Spot gold slipped to around 5,080 dollars per ounce during trading, while US gold futures also moved lower and traded close to 5,100 dollars per ounce. The decline came as the dollar strengthened to a three month high, making gold more expensive for buyers using other currencies.

Analysts said the rise in US Treasury yields also pushed investors away from gold. When bond yields increase, interest bearing assets become more attractive than gold, which does not offer returns.

Markets are also reacting to the recent surge in global oil prices. Crude oil has climbed above 110 dollars per barrel following tensions and conflict involving Iran in the Middle East. Higher oil prices are raising concerns that global inflation could increase again.

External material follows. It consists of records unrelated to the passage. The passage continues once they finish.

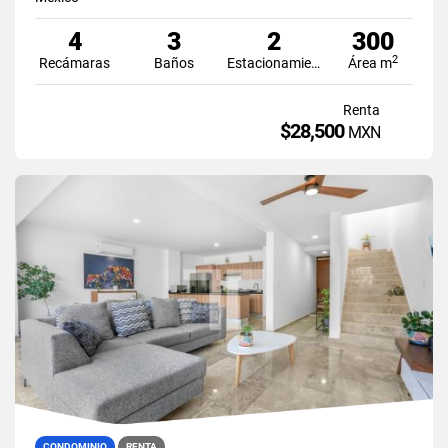
4
3
2
300
2
Recámaras
Baños
Estacionamiento
Área m
Renta
$28,500
MXN
CONDOMINIO
RENTA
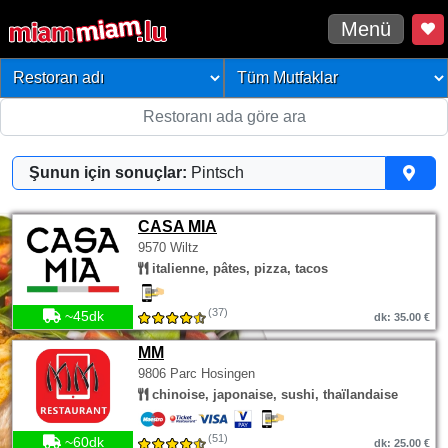
Menü
Şunun için sonuçlar:
Pintsch
CASA MIA
9570 Wiltz
italienne, pâtes, pizza, tacos
(37)
~45dk
dk: 35.00 €
MM
9806 Parc Hosingen
chinoise, japonaise, sushi, thaïlandaise
(51)
~60dk
dk: 25.00 €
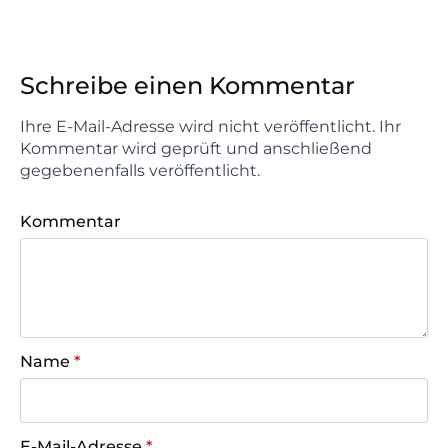
Schreibe einen Kommentar
Ihre E-Mail-Adresse wird nicht veröffentlicht. Ihr
Kommentar wird geprüft und anschließend
gegebenenfalls veröffentlicht.
Kommentar
Name
*
E-Mail-Adresse
*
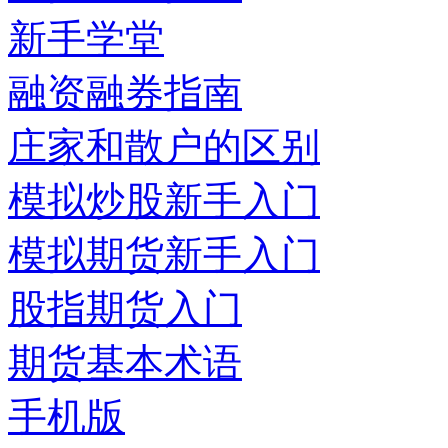
新手学堂
融资融券指南
庄家和散户的区别
模拟炒股新手入门
模拟期货新手入门
股指期货入门
期货基本术语
手机版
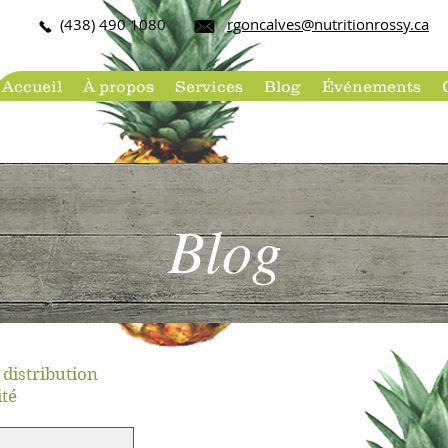
(438) 490 108​0
rgoncalves@nutritionrossy.ca
Accueil
À propos
Services
Blog
Événements
Blog
 distribution
té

Because of this, investors now believe the US Federal Reserve may keep interest rates higher for longer to control inflation. Market expectations for early rate cuts have weakened in recent days, putting further pressure on gold prices.

Investor expectations show that the probability of the Federal Reserve keeping interest rates unchanged in June has risen significantly compared with last week. Many analysts now believe the first rate cut could come later in the year rather than in the coming months.

Other precious metals also declined alongside gold. Silver, platinum and palladium all recorded losses during Monday’s trading session as the stronger dollar weighed on the broader metals market.

Despite the ongoing geopolitical tensions in the Middle East, which usually support demand for safe haven assets like gold, the stronger dollar and rising bond yields are currently having a greater influence on the market.

Experts say gold prices may continue to remain volatile in the coming weeks as investors closely watch developments in the global conflict, oil prices and signals from the US Federal Reserve about future interest rate decisions.